Jai watched in paralyzed horror as the bird began to feast. It drank the blood that flowed like a river down the side of the building, and it crushed James's skull between its mandibles to get to the brains. The blood of his best friend floated on the black roads of Shibuya, mixing with the soot and the glass.
Jai's legs finally moved. He ran forward as the bird dropped the lower half of the body. He ignored the predator and skidded across the blood-slicked road, reaching out to catch James's severed head before it could be crushed.
He cradled the head to his chest, his hands stained with the warm, metallic-smelling blood. "No... James... no..."
The Black Bird noticed him. It let out a shriek that shattered the remaining windows for three blocks. It didn't take flight this time; it chased Jai on its massive, scaly legs.
As Jai ran, clutching the head of his friend, the nightmare intensified. Out of the alleys and the broken buildings, more people began to emerge. These were the humans Jai had known in Aetheleon—the healers, the warriors, the children he had saved.
They looked at Jai with pleading eyes, but the bird did not care. As it chased Jai, its massive talons crushed the people beneath its weight. Jai heard the sound of their bones snapping like dry twigs. The bird didn't stop to eat them all; it simply trampled them, turning the entire road of Shibuya into a sea of red. It would occasionally reach down, plucking a screaming woman or a crying child from the ground and swallowing them whole as it pursued Jai.
The bird finally caught up. It raised a massive leg and slammed it down onto Jai's chest.
Jai felt his ribs collapse.

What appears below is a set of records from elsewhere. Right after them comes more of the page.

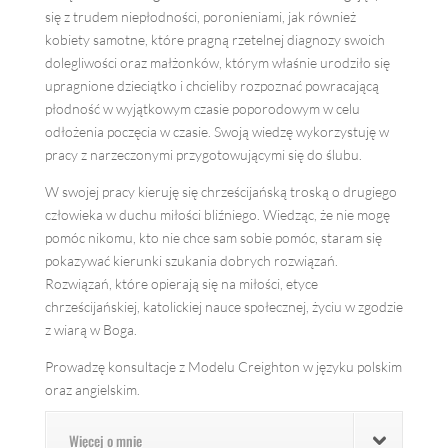
się z trudem niepłodności, poronieniami, jak również
kobiety samotne, które pragną rzetelnej diagnozy swoich
dolegliwości oraz małżonków, którym właśnie urodziło się
upragnione dzieciątko i chcieliby rozpoznać powracającą
płodność w wyjątkowym czasie poporodowym w celu
odłożenia poczęcia w czasie. Swoją wiedzę wykorzystuję w
pracy z narzeczonymi przygotowującymi się do ślubu.
W swojej pracy kieruję się chrześcijańską troską o drugiego
człowieka w duchu miłości bliźniego. Wiedząc, że nie mogę
pomóc nikomu, kto nie chce sam sobie pomóc, staram się
pokazywać kierunki szukania dobrych rozwiązań.
Rozwiązań, które opierają się na miłości, etyce
chrześcijańskiej, katolickiej nauce społecznej, życiu w zgodzie
z wiarą w Boga.
Prowadzę konsultacje z Modelu Creighton w języku polskim
oraz angielskim.
Więcej o mnie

He felt his lungs burst. Blood erupted from his mouth, splattering the face of James's head. The weight was unbearable, the pain so intense that it transcended the physical.

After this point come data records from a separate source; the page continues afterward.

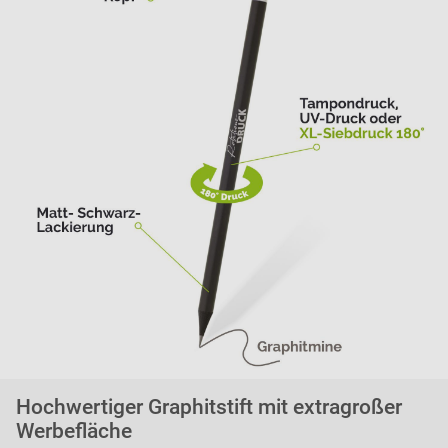
Hochwertiger Graphitstift mit extragroßer
Werbefläche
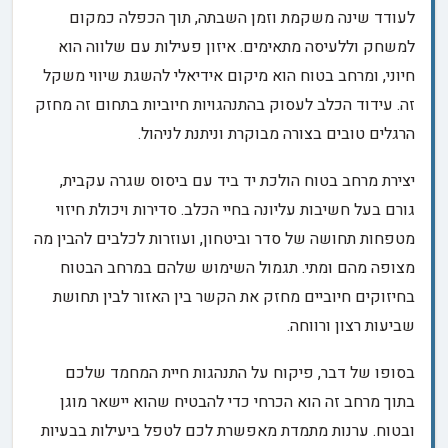
לעודד שינה משקמת וזמן השבתה, תוך הכפלה כמקום
למשחק וללעיסה מתאימים. איזון פעילות עם שלווה הוא
חיוני, ומרחב בטוח הוא מיקום אידיאלי להשגת שיווי משקל
זה. עידוד הכלב לעסוק בהתנהגויות חיוביות בתחום זה מחזק
הרגלים טובים בצורה מבוקרת וניתנת לניהול.
יצירת מרחב בטוח הולכת יד ביד עם ביסוס שגרה עקבית,
גורם בעל חשיבות עליונה בחיי הכלב. סדירות ויכולת חיזוי
מטפחות תחושה של סדר וביטחון, ועוזרות לכלבים להבין מה
מצופה מהם ומתי. תגמול השימוש שלהם במרחב הבטוח
בחיזוקים חיוביים מחזק את הקשר בין האזור לבין תחושת
שביעות רצון ורווחה.
בסופו של דבר, פיקוח על התנהגות חיית המחמד שלכם
בתוך מרחב זה הוא הכרחי כדי להבטיח שהוא יישאר מוגן
ובטוח. ערנות מתמדת מאפשרת לכם לטפל ביעילות בבעיות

I am going to die, Jai thought. I am dying in a city of stone, surrounded by the blood of my people.
Suddenly, the weight of the bird's leg vanished. The searing pain in his chest evaporated. The smell of blood, the sound of the bird's screech, and the sight of the crushed humans disappeared in a flash of white light.
Jai opened his eyes.
He was no longer in Shibuya. He was standing on a plain of white, crystalline sand that stretched to the horizon. James's head was gone. The blood was gone. His body felt light, and his chest was whole again.
He looked up at the sky. It was no longer leaden or black. It was a deep, infinite obsidian, but it was filled with multicolored stars. They weren't just white; they were vibrant purple, burning crimson, soft pink, and brilliant, blinding white. They swirled in the heavens like a cosmic river, pulsing with a life-force that Jai could feel vibrating in his own spirit-core.
He stood in the center of the white desert, staring at the beautiful, impossible sky.
"Is this real?" Jai whispered, his voice echoing in the vast silence. "Or is this just another layer of my imagination?"